Do you have an app that you built for yourself? Do you have a pet project that you’re building yourself? Do you prefer building and maintaining your own blog over using a blogging service like Wordpress, Blogger or Posterous?
Build an app as a foundation for your experiments and learning exercises. App as a place to stretch your knowledge. If you are a developer, make you own design. If you are designer, extend the app with some dynamic features. Experiment building a jQuery plugin to display your latest tweets or use Redis to cache the tweets on your server. Experiment with other third part services and use their APIs. Experiment with Responsive Design or other CSS3 and HTML5 features. Deploy the app on your server. Setup the server by yourself. Experience downtime of the server. Learn to read error logs. Fix it. Schedule regular backups. Design something. Receive critics. Improve it.
The thing is: you cannot do all these things on a client project and spend client’s time. Client project is a time when you execute with full speed. Speed that you gained by regular practice and learning.
Get out of the comfort zone. Build something for yourself. Keep your skills sharp and ready.

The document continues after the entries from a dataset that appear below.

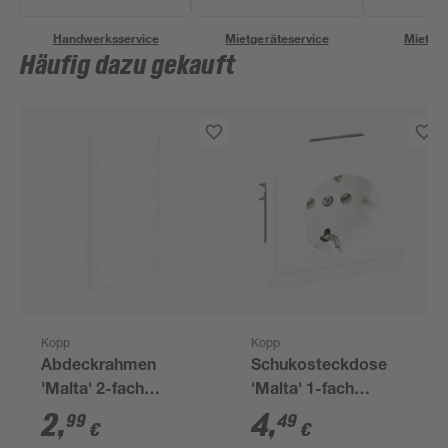
Handwerksservice
Mietgeräteservice
Miettra
Häufig dazu gekauft
Kopp
Kopp
Abdeckrahmen
Schukosteckdose
'Malta' 2-fach
'Malta' 1-fach
arktisweiß
arktisweiß
2
,
4
,
99
49
€
€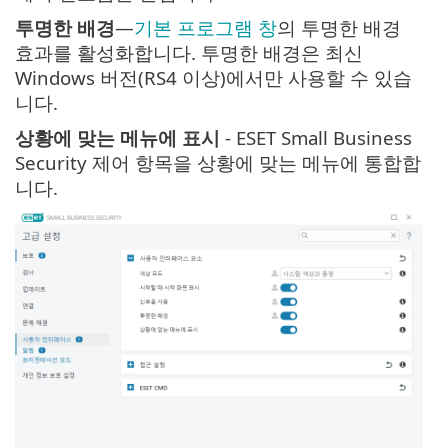
투명한 배경
—
기본 프로그램 창
의 투명한 배경
효과를 활성화합니다. 투명한 배경은 최신
Windows 버전(RS4 이상)에서만 사용할 수 있습
니다.
상황에 맞는 메뉴에 표시
- ESET Small Business
Security 제어 항목을 상황에 맞는 메뉴에 통합합
니다.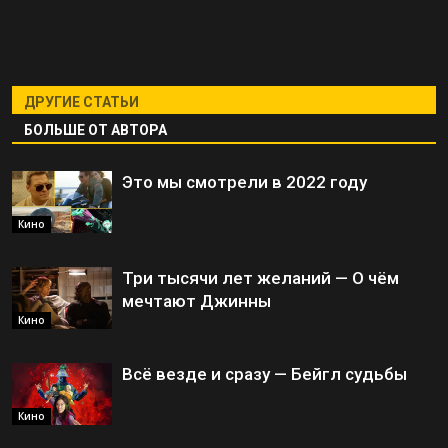
ДРУГИЕ СТАТЬИ
БОЛЬШЕ ОТ АВТОРА
Это мы смотрели в 2022 году
Кино
Три тысячи лет желаний — О чём
мечтают Джинны
Кино
Всё везде и сразу — Бейгл судьбы
Кино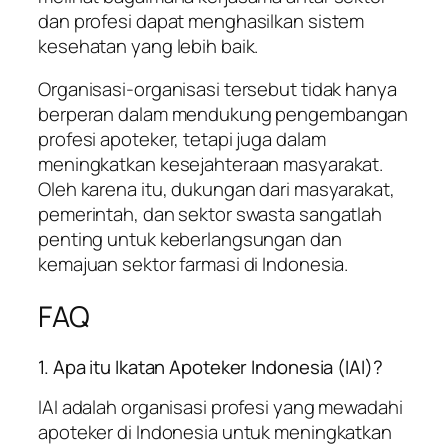
dan profesi dapat menghasilkan sistem
kesehatan yang lebih baik.
Organisasi-organisasi tersebut tidak hanya
berperan dalam mendukung pengembangan
profesi apoteker, tetapi juga dalam
meningkatkan kesejahteraan masyarakat.
Oleh karena itu, dukungan dari masyarakat,
pemerintah, dan sektor swasta sangatlah
penting untuk keberlangsungan dan
kemajuan sektor farmasi di Indonesia.
FAQ
1. Apa itu Ikatan Apoteker Indonesia (IAI)?
IAI adalah organisasi profesi yang mewadahi
apoteker di Indonesia untuk meningkatkan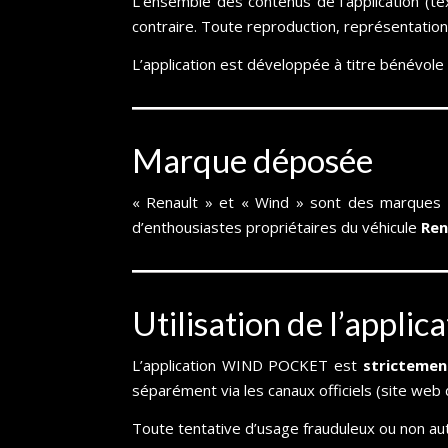
L’ensemble des contenus de l’application (te
contraire. Toute reproduction, représentation o
L’application est développée à titre bénévole 
Marque déposée
« Renault » et « Wind » sont des marques dé
d’enthousiastes propriétaires du véhicule
Ren
Utilisation de l’applic
L’application WIND POCKET est
strictemen
séparément via les canaux officiels (site web
Toute tentative d’usage frauduleux ou non au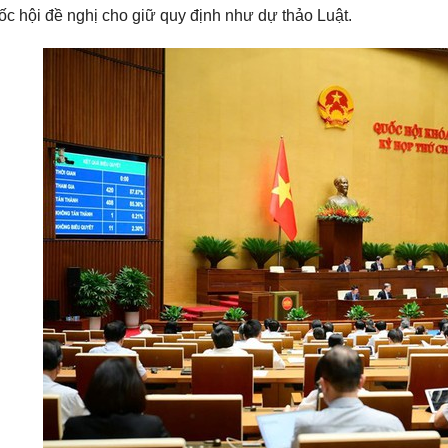
c hội đề nghị cho giữ quy định như dự thảo Luật.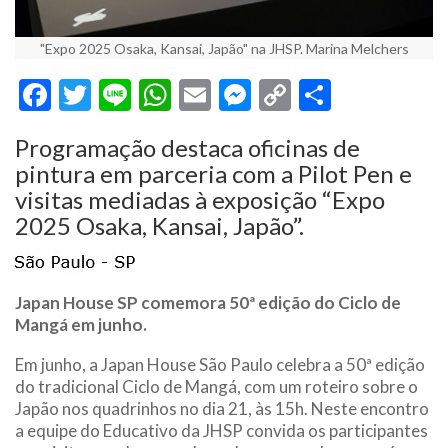
"Expo 2025 Osaka, Kansai, Japão" na JHSP. Marina Melchers
Facebook
Twitter
Line
WhatsApp
Email
Messenger
Copy
Share
Link
Programação destaca oficinas de
pintura em parceria com a Pilot Pen e
visitas mediadas à exposição “Expo
2025 Osaka, Kansai, Japão”.
Japan House SP comemora 50ª edição do Ciclo de
Mangá em junho.
Em junho, a Japan House São Paulo celebra a 50ª edição
do tradicional Ciclo de Mangá, com um roteiro sobre o
Japão nos quadrinhos no dia 21, às 15h. Neste encontro
a equipe do Educativo da JHSP convida os participantes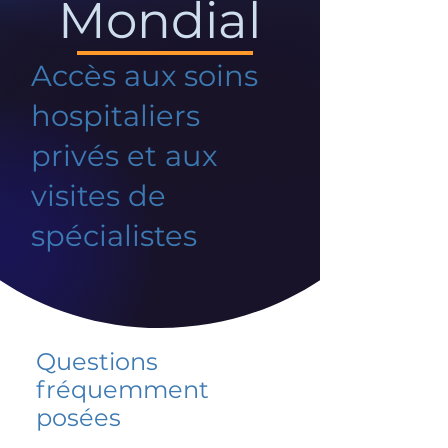
Mondial
Accès aux soins
hospitaliers
privés et aux
visites de
spécialistes
Questions
fréquemment
posées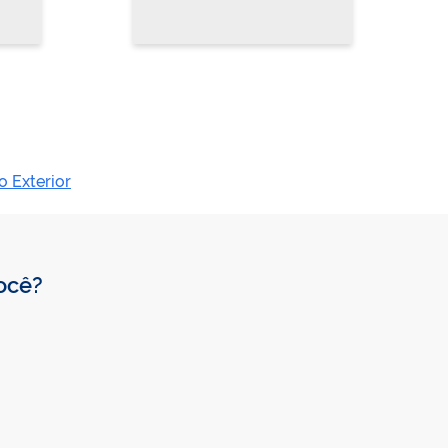
o Exterior
você?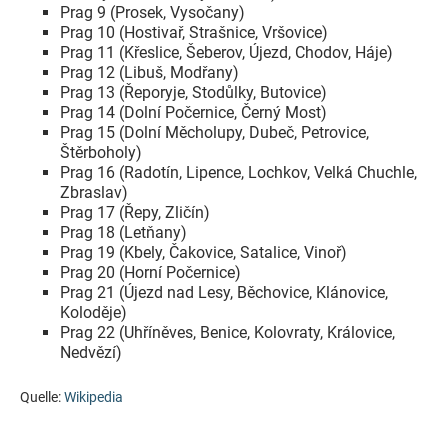
Prag 9 (Prosek, Vysočany)
Prag 10 (Hostivař, Strašnice, Vršovice)
Prag 11 (Křeslice, Šeberov, Újezd, Chodov, Háje)
Prag 12 (Libuš, Modřany)
Prag 13 (Řeporyje, Stodůlky, Butovice)
Prag 14 (Dolní Počernice, Černý Most)
Prag 15 (Dolní Měcholupy, Dubeč, Petrovice,
Štěrboholy)
Prag 16 (Radotín, Lipence, Lochkov, Velká Chuchle,
Zbraslav)
Prag 17 (Řepy, Zličín)
Prag 18 (Letňany)
Prag 19 (Kbely, Čakovice, Satalice, Vinoř)
Prag 20 (Horní Počernice)
Prag 21 (Újezd nad Lesy, Běchovice, Klánovice,
Koloděje)
Prag 22 (Uhříněves, Benice, Kolovraty, Královice,
Nedvězí)
Quelle:
Wikipedia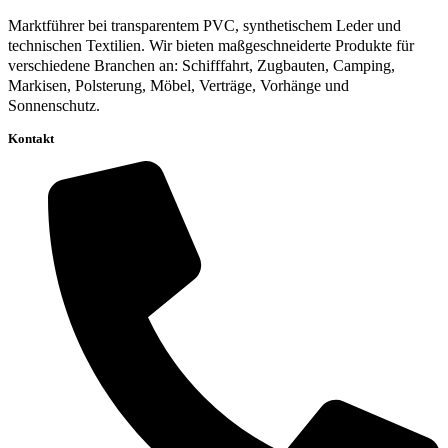
Marktführer bei transparentem PVC, synthetischem Leder und
technischen Textilien. Wir bieten maßgeschneiderte Produkte für
verschiedene Branchen an: Schifffahrt, Zugbauten, Camping,
Markisen, Polsterung, Möbel, Verträge, Vorhänge und
Sonnenschutz.
Kontakt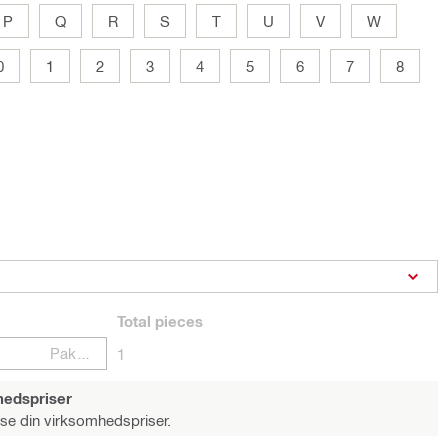
P
Q
R
S
T
U
V
W
0
1
2
3
4
5
6
7
8
Total
pieces
Pakker
1
hedspriser
 se din virksomhedspriser.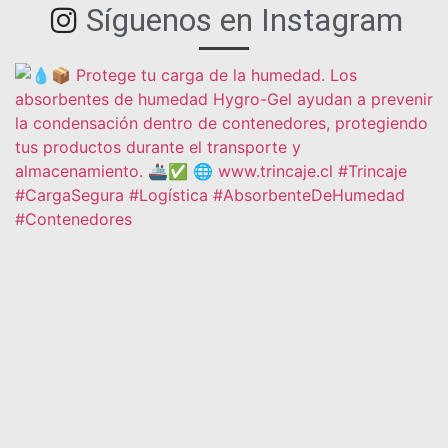
Síguenos en Instagram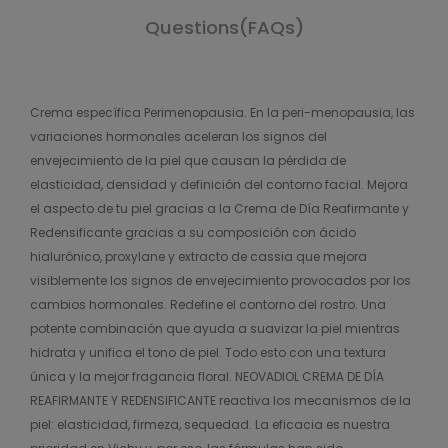
Questions(FAQs)
Crema específica Perimenopausia. En la peri-menopausia, las
variaciones hormonales aceleran los signos del
envejecimiento de la piel que causan la pérdida de
elasticidad, densidad y definición del contorno facial. Mejora
el aspecto de tu piel gracias a la Crema de Día Reafirmante y
Redensificante gracias a su composición con ácido
hialurónico, proxylane y extracto de cassia que mejora
visiblemente los signos de envejecimiento provocados por los
cambios hormonales. Redefine el contorno del rostro. Una
potente combinación que ayuda a suavizar la piel mientras
hidrata y unifica el tono de piel. Todo esto con una textura
única y la mejor fragancia floral. NEOVADIOL CREMA DE DÍA
REAFIRMANTE Y REDENSIFICANTE reactiva los mecanismos de la
piel: elasticidad, firmeza, sequedad. La eficacia es nuestra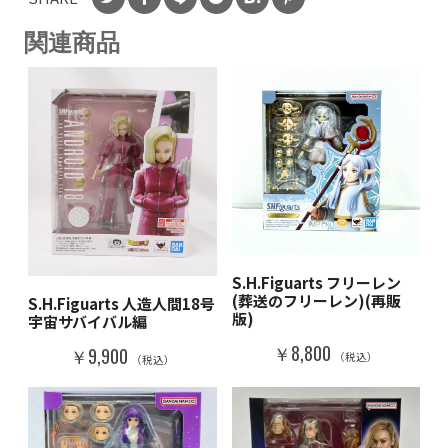
関連商品
S.H.Figuarts フリーレン
(葬送のフリーレン)(再販
S.H.Figuarts 人造人間18号
版)
宇宙サバイバル編
￥8,800
￥9,900
（税込）
（税込）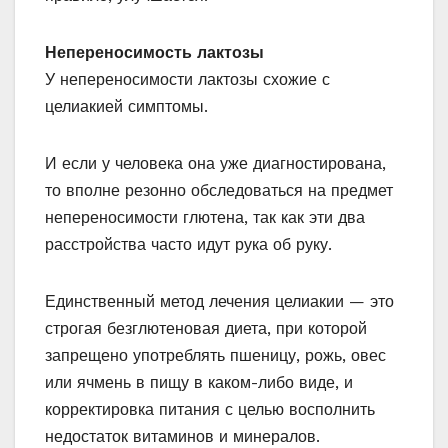
Непереносимость лактозы
У непереносимости лактозы схожие с
целиакией симптомы.
И если у человека она уже диагностирована,
то вполне резонно обследоваться на предмет
непереносимости глютена, так как эти два
расстройства часто идут рука об руку.
Единственный метод лечения целиакии — это
строгая безглютеновая диета, при которой
запрещено употреблять пшеницу, рожь, овес
или ячмень в пищу в каком-либо виде, и
корректировка питания с целью восполнить
недостаток витаминов и минералов.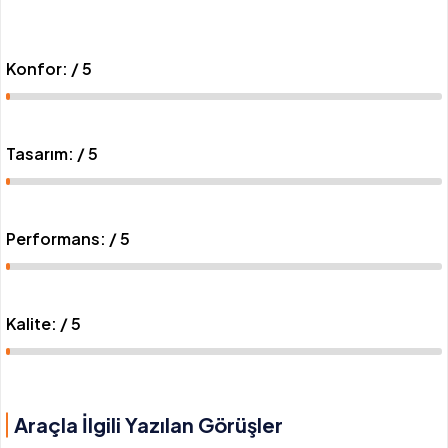
Konfor: / 5
Tasarım: / 5
Performans: / 5
Kalite: / 5
Araçla İlgili Yazılan Görüşler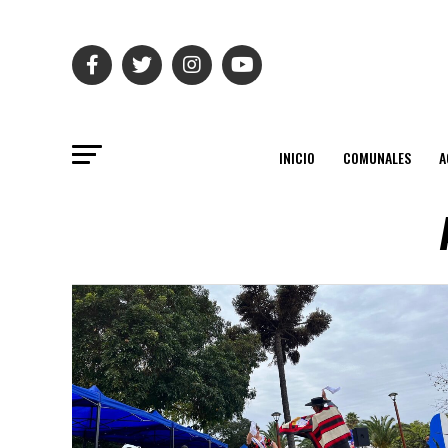
INICIO
COMUNALES
A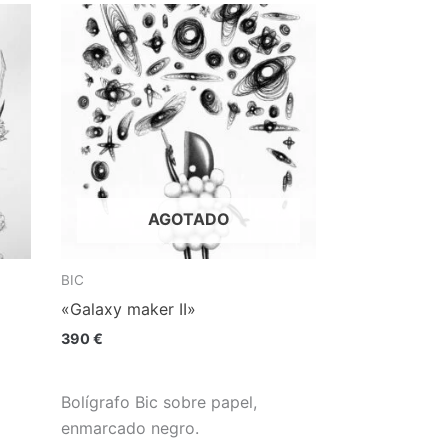
AGOTADO
BIC
«Galaxy maker II»
390
€
Bolígrafo Bic sobre papel,
enmarcado negro.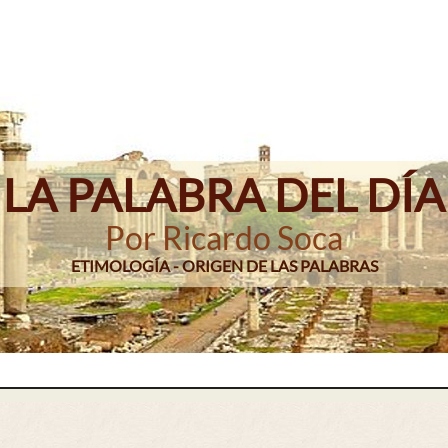
LA PALABRA DEL DÍA
Por Ricardo Soca
ETIMOLOGÍA - ORIGEN DE LAS PALABRAS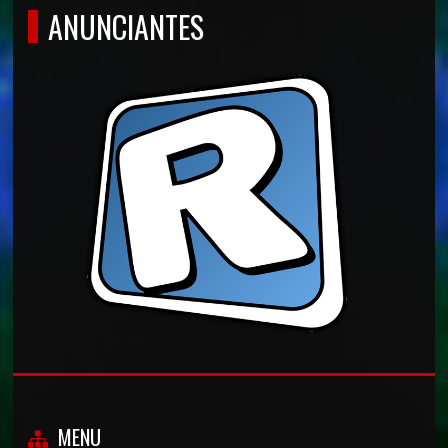
ANUNCIANTES
MENU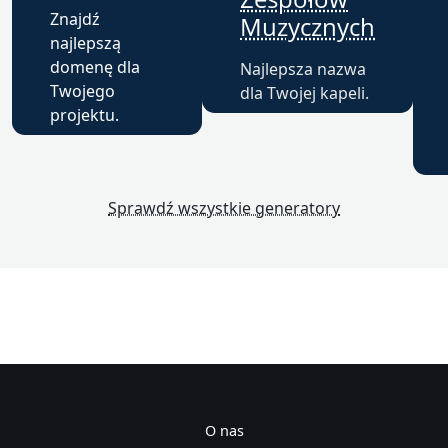
Znajdź
Muzycznych
najlepszą
domenę dla
Najlepsza nazwa
Twojego
dla Twojej kapeli.
projektu.
Sprawdź wszystkie generatory
O nas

Just to give you a broader perspective, I’ll post a quote on Work Ethic from The Clean Coder book by Uncle Bob Martin. I highly recommend this book to you.
Your career is your responsibility. It is not your employer’s responsibility to make sure you are marketable. It is not your employer’s responsibility to train you, or to send you to conferences, or to buy you books. These things are your responsibility. Woe to the software developer who entrusts his career to his employer.
Some employers are willing to buy you books and send you to training classes and conferences. That’s fine, they are doing you a favor. But never fall into the trap of thinking that this is your employer’s responsibility. If your employer doesn’t do these things for you, you should find a way to do them yourself.